[Opening Supplied entries section]

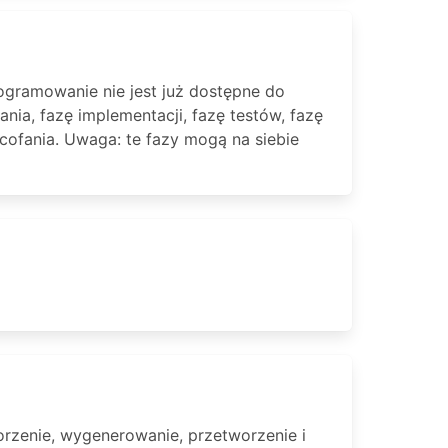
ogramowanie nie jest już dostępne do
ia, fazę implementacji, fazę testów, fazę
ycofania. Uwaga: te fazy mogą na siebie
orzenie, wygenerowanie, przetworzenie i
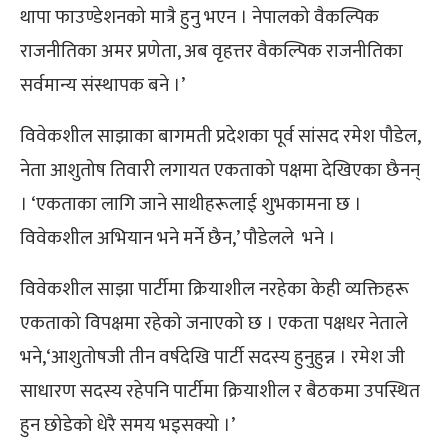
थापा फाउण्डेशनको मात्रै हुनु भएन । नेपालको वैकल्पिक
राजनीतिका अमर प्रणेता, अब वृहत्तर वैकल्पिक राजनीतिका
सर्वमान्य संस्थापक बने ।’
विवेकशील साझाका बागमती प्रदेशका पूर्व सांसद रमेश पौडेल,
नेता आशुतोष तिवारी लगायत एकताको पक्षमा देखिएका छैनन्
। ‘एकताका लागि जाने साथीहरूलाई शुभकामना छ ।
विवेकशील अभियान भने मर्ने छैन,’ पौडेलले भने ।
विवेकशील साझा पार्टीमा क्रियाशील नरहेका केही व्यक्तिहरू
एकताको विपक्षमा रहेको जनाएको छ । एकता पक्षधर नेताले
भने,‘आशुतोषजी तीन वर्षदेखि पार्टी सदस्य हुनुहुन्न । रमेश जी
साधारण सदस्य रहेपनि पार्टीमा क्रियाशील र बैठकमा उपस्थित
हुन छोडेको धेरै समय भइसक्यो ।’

[Closing Supplied entries section]

Respond with the exact lines running from the one that contains "साधारण सदस्य रहेपनि" through the last line of the data above, and no other lines.

साधारण सदस्य रहेपनि पार्टीमा क्रियाशील र बैठकमा उपस्थित
हुन छोडेको धेरै समय भइसक्यो ।’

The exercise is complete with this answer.